I have used http://opencsv.sourceforge.net in java
Hi,
This is the code to update CSV by specifying row and column
/**
* Update CSV by row and column
*
* #param fileToUpdate CSV file path to update e.g. D:\\chetan\\test.csv
* #param replace Replacement for your cell value
* #param row Row for which need to update
* #param col Column for which you need to update
* #throws IOException
*/
public static void updateCSV(String fileToUpdate, String replace,
int row, int col) throws IOException {
File inputFile = new File(fileToUpdate);
// Read existing file
CSVReader reader = new CSVReader(new FileReader(inputFile), ',');
List<String[]> csvBody = reader.readAll();
// get CSV row column and replace with by using row and column
csvBody.get(row)[col] = replace;
reader.close();
// Write to CSV file which is open
CSVWriter writer = new CSVWriter(new FileWriter(inputFile), ',');
writer.writeAll(csvBody);
writer.flush();
writer.close();
}
This solution worked for me,
Cheers!
I used the below code where I will replace a string with another and it worked exactly the way I needed:
public static void updateCSV(String fileToUpdate) throws IOException {
File inputFile = new File(fileToUpdate);
// Read existing file
CSVReader reader = new CSVReader(new FileReader(inputFile), ',');
List<String[]> csvBody = reader.readAll();
// get CSV row column and replace with by using row and column
for(int i=0; i<csvBody.size(); i++){
String[] strArray = csvBody.get(i);
for(int j=0; j<strArray.length; j++){
if(strArray[j].equalsIgnoreCase("Update_date")){ //String to be replaced
csvBody.get(i)[j] = "Updated_date"; //Target replacement
}
}
}
reader.close();
// Write to CSV file which is open
CSVWriter writer = new CSVWriter(new FileWriter(inputFile), ',');
writer.writeAll(csvBody);
writer.flush();
writer.close();
}
You're doing something like this:
String line = readLineFromFile();
line.replace(...);
This is not editing the file, it's creating a new string from a line in the file.
String instances are immutable, so the replace call you're making returns a new string it does not modify the original string.
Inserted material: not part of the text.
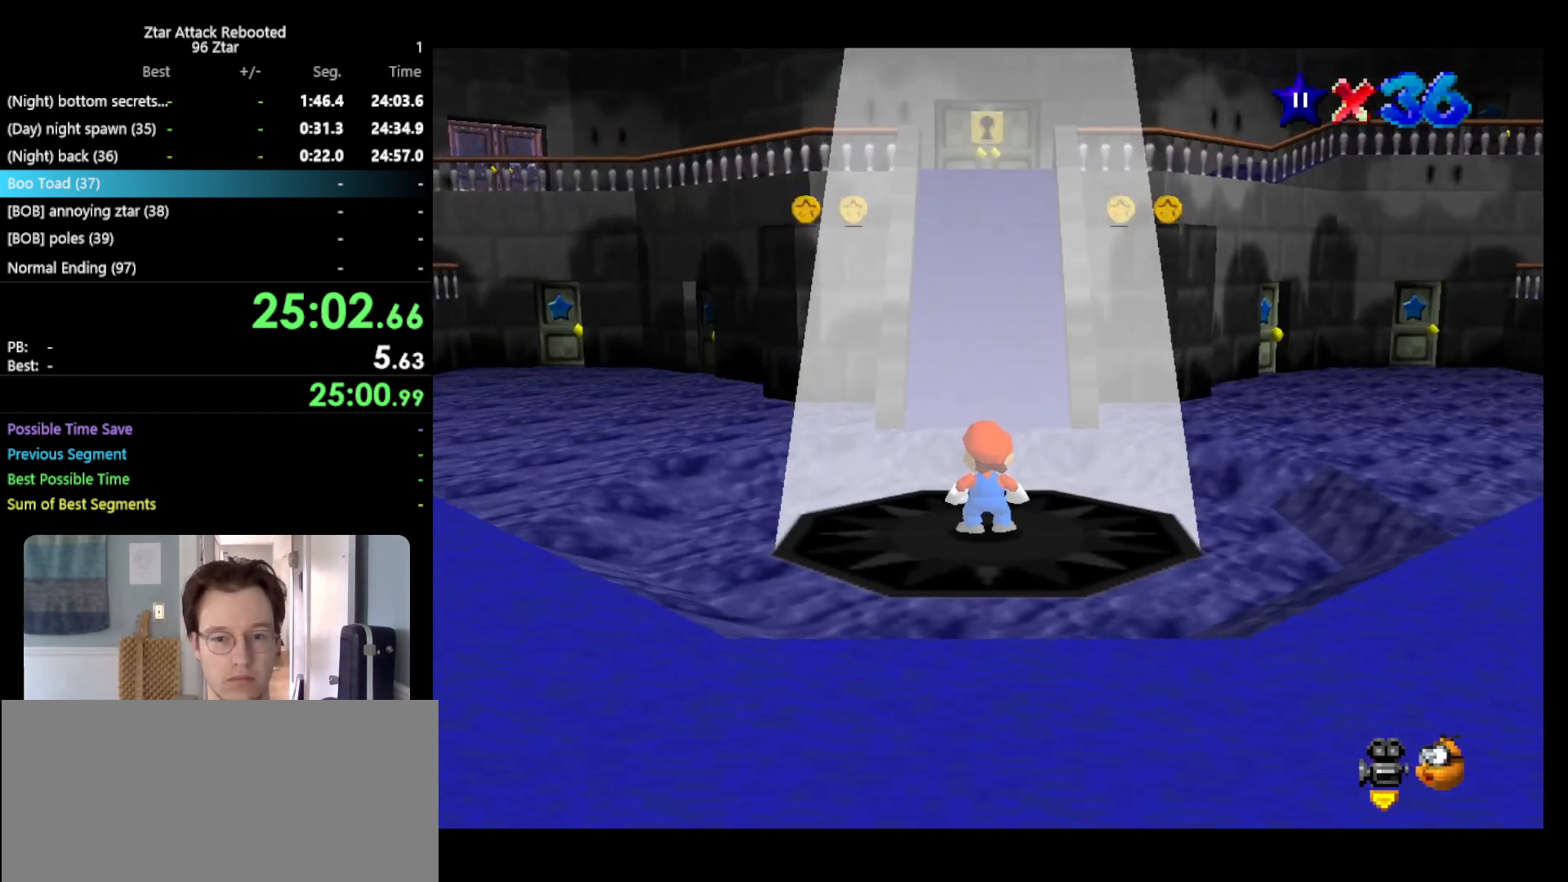
{"buttons": ["A"], "left_stick": "up", "events": [[17, "DPAD_UP", "up"], [233, "left_stick", "up"], [467, "A", "down"]]}
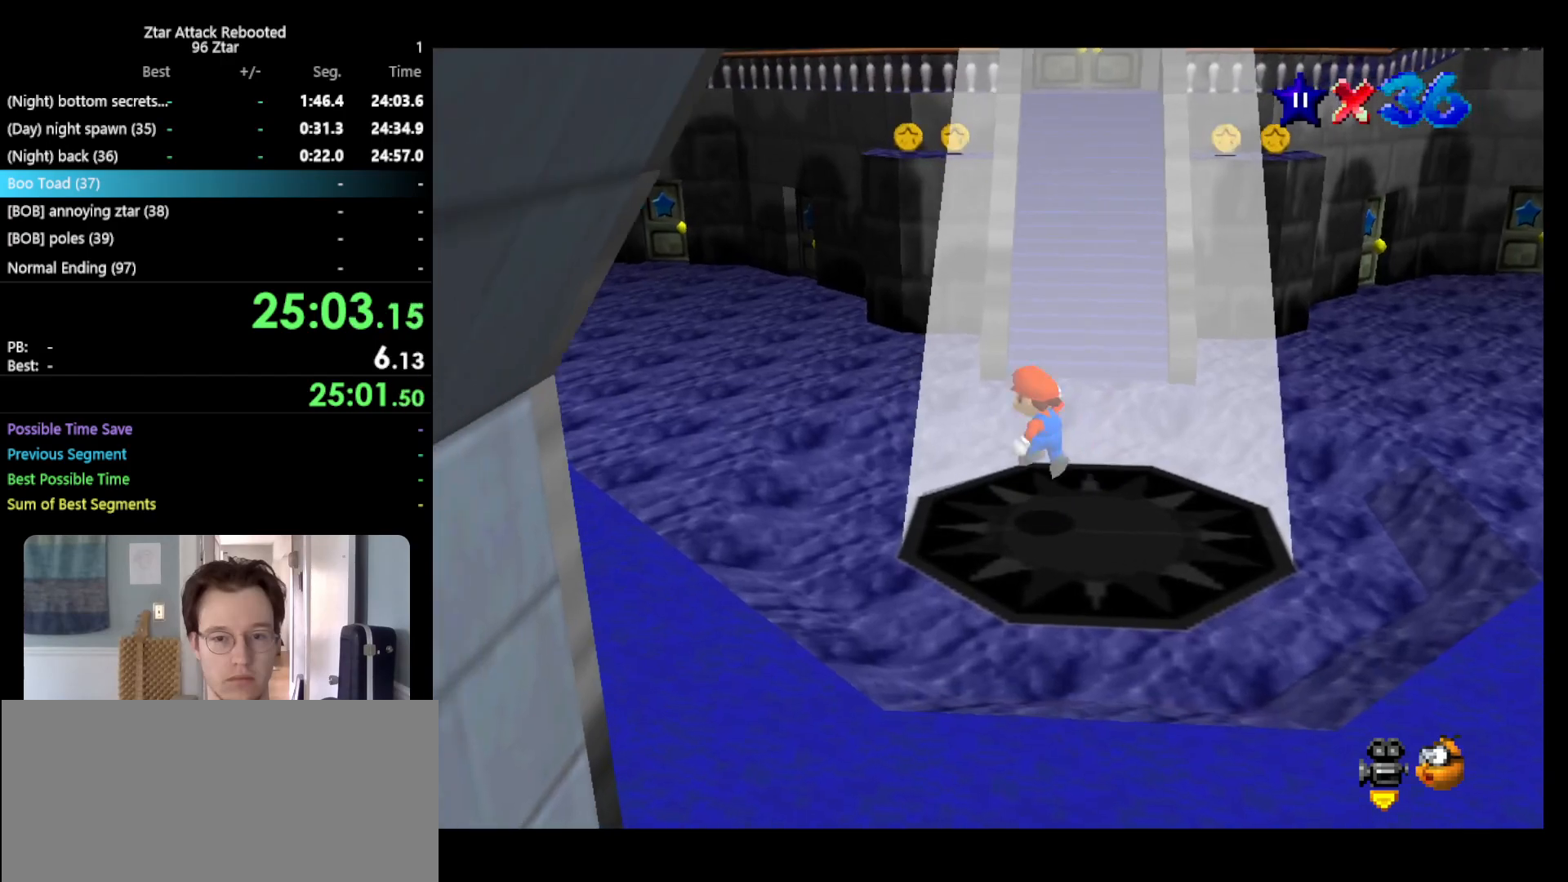
{"buttons": [], "left_stick": "up-left", "events": [[217, "A", "up"], [317, "left_stick", "up-left"]]}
Either use a file stream that allows you to both read and write to the file - i.e. RandomAccessFile or (more simply) write to a new file then replace the old file with the new one
In psuedo code:
for (String line : inputFile) {
String [] processedLine = processLine(line);
outputFile.writeLine(join(processedLine, ","));
}
private String[] processLine(String line) {
String [] cells = line.split(","); // note this is not sufficient for correct csv parsing.
for (int i = 0; i < cells.length; i++) {
if (wantToEditCell(cells[i])) {
cells[i] = "new cell value";
}
}
return cells;
}
Also, please take a look at this question. There are libraries to help you deal with csv.
CSV file is just a file. It is not being changed if you are reading it.
So, write your changes!
You have 3 ways.
1
read line by line finding the cell you want to change.
change the cell if needed and composite new version of current line.
write the line into second file.
when you finished you have the source file and the result file. Now if you want you can remove the source file and rename the result file to source.
2
Use RandomAccess file to write into specific place of the file.
3
Use one of available implementations of CSV parser (e.g. http://commons.apache.org/sandbox/csv/)
It already supports what you need and exposes high level API.